練習法③「見られている自分」から「伝えたい自分」へ

人目が気になる時、意識は「外」に向いています。

「あの人は私をどう見ているか」。

これを意識的に「内」に向け直します。

「私は今、何を伝えたいか」。

NHKの生番組に出演した時、

ディレクターにこう言われました。

「カメラの向こうに静岡県民300万人以上が見ています」。

正直、マジで緊張しました。

でもその瞬間、私は思いました。

「笑いヨガで救われた人がいる。
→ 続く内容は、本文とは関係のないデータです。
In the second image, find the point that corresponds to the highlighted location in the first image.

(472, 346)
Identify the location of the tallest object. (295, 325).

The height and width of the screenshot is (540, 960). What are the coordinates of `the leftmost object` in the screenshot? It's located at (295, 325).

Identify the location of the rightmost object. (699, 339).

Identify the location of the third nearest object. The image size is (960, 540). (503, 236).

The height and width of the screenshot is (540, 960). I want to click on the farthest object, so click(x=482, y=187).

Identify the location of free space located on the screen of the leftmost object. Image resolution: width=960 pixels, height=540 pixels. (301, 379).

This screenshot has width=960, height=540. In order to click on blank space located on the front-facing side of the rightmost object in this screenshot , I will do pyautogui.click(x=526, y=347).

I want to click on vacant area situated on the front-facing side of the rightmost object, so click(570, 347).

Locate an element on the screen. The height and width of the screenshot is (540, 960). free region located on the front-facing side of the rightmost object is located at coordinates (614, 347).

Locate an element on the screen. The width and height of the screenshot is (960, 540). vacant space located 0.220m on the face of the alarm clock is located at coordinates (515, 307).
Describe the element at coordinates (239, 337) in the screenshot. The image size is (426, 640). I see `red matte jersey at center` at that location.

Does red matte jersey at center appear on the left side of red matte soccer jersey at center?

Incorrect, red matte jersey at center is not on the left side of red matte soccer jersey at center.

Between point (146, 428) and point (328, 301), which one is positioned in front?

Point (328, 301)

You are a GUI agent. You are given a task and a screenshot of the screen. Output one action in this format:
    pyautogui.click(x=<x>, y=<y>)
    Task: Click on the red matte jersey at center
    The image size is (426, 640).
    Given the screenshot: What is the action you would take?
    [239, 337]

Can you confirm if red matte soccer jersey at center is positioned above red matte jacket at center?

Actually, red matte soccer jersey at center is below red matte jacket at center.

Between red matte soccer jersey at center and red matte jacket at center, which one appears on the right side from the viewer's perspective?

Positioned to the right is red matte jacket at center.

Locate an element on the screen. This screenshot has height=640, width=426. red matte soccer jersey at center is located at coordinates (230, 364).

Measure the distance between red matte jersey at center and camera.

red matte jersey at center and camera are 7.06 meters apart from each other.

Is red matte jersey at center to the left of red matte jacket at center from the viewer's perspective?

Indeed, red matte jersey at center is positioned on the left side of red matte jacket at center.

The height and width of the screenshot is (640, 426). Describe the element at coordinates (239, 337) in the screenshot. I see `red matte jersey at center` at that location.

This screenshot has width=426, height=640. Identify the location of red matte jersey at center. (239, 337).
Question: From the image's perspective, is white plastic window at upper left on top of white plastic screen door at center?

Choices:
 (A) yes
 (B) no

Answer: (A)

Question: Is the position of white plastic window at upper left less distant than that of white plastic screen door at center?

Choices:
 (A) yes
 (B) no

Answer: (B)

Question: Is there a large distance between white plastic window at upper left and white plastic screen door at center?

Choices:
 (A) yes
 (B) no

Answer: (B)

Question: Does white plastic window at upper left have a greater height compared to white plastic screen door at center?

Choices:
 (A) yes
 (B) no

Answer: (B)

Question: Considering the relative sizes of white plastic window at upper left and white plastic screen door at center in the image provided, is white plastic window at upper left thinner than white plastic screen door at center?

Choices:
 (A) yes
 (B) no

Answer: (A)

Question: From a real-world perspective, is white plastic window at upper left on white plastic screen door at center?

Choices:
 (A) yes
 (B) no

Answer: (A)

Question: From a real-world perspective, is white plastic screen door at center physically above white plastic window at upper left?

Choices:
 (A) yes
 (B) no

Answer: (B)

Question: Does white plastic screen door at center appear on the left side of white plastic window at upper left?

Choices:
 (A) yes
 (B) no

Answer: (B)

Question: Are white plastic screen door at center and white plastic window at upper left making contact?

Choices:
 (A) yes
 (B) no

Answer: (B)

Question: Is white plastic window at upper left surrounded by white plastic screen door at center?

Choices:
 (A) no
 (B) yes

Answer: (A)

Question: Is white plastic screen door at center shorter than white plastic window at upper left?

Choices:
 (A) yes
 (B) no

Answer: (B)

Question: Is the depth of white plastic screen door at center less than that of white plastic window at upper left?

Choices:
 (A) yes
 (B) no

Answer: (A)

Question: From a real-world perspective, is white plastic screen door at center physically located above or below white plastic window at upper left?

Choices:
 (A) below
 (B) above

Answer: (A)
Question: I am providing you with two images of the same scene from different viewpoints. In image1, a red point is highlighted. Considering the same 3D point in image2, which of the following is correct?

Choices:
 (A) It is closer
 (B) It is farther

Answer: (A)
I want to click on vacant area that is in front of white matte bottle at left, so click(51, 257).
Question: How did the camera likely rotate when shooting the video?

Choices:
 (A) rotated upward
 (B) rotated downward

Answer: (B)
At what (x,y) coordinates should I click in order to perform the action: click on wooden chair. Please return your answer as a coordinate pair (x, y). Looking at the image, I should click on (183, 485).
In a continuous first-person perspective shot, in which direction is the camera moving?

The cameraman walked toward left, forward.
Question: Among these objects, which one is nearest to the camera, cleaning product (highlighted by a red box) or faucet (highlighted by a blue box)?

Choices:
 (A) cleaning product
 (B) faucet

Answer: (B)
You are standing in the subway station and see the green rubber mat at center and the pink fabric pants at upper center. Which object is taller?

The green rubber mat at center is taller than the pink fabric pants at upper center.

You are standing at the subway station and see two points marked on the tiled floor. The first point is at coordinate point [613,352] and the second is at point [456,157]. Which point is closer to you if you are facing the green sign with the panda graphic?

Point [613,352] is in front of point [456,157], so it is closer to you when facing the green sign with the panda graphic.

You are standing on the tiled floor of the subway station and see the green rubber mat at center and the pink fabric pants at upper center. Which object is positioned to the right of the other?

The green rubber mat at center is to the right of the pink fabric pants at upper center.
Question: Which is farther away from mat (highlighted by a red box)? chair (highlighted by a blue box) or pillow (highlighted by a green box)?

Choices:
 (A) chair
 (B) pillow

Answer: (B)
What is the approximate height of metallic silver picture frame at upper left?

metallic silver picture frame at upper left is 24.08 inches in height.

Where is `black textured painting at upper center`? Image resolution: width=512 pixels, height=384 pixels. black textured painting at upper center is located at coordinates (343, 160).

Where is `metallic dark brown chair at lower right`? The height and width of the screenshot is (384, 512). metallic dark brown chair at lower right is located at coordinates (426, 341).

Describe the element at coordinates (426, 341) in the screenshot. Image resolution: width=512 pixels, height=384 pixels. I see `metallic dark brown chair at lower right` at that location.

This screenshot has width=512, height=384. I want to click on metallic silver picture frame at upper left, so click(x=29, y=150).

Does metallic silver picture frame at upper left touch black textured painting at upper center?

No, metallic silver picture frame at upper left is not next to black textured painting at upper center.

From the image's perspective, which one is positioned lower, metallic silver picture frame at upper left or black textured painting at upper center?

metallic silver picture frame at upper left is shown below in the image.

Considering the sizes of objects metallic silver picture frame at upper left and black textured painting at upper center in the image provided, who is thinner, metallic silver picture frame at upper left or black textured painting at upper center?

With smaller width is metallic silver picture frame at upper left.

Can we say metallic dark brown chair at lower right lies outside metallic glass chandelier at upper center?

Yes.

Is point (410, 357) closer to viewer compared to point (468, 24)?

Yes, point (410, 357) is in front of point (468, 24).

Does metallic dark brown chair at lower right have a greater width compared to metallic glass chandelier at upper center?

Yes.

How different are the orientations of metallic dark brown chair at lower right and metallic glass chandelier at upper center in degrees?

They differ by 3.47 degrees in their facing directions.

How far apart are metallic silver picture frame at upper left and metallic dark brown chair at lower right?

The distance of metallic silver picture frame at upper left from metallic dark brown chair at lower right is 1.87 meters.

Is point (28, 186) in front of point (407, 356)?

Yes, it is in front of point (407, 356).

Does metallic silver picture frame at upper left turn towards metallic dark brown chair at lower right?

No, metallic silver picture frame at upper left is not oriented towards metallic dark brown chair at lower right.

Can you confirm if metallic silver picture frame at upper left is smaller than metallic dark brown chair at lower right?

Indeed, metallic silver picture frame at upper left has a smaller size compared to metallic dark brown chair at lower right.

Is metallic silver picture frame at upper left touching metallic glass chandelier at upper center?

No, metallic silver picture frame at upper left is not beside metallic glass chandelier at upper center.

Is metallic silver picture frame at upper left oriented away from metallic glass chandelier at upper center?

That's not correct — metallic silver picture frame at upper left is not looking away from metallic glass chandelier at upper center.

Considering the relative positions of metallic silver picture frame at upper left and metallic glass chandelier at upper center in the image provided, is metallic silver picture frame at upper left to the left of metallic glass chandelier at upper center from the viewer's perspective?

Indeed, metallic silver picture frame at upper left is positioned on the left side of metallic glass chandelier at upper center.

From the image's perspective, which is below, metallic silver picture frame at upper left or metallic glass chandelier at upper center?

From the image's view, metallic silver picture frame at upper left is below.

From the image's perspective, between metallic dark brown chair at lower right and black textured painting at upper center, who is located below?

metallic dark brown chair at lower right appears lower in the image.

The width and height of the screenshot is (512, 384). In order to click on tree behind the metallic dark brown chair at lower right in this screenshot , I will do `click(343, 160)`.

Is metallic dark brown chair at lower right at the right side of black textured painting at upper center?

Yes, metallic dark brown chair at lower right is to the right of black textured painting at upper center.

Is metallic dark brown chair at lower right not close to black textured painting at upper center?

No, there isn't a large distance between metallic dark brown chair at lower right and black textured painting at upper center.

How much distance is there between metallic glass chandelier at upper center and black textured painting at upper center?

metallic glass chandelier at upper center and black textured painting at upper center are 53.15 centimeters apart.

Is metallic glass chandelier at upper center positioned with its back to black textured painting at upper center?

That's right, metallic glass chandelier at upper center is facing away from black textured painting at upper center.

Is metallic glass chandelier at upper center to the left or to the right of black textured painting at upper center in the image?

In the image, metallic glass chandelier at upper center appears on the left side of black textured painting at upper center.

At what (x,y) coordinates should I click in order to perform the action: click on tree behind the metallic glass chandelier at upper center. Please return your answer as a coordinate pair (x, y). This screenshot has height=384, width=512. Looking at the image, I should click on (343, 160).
それを伝えよう」。

意識が「見られている自分」から

「伝えたい自分」に変わった瞬間——体が動き始めました。

やればできる。

それを、自分の体で証明できた日でした。

それでも気になる日は、あっていい

正直に言います。

57歳になった今も、人の目が気になることはあります。

どもりながら話した後、

「うまく伝わったかな」と思うことがある。

新しい場所に行く前、「どう思われるかな」と不安になることがある。

でも——それでいいと思っています。

気にならなくなることがゴールじゃない。

気になっても、それでも動ける自分になること。

それが本当のゴールです。

人の目を気にする感性は、あなたの優しさの裏返しです。

それを消す必要はない。

ただ——その感性と、上手に付き合っていけばいい。

まとめ|他人の目が気になるあなたへ

他人の目が気になるのは、

あなたが弱いからではありません。

小学校の時、先生に「お前は人前に立てる人間じゃない」

と言われた私が、17年間人前に立ち続けてきました。

どもりながら、声を出しながら、

時に緊張しながら——それでも前に進んできた。

気になっても、動ける。

それだけで十分です。

あなたの中に、もう一人の強い自分が必ずいます。

その自分を、少しずつ表に出してあげてください。

どん底を経験したからこそ、

同じ場所で苦しんでいる人に届く言葉がある。

それを信じて、今日もここに書いています。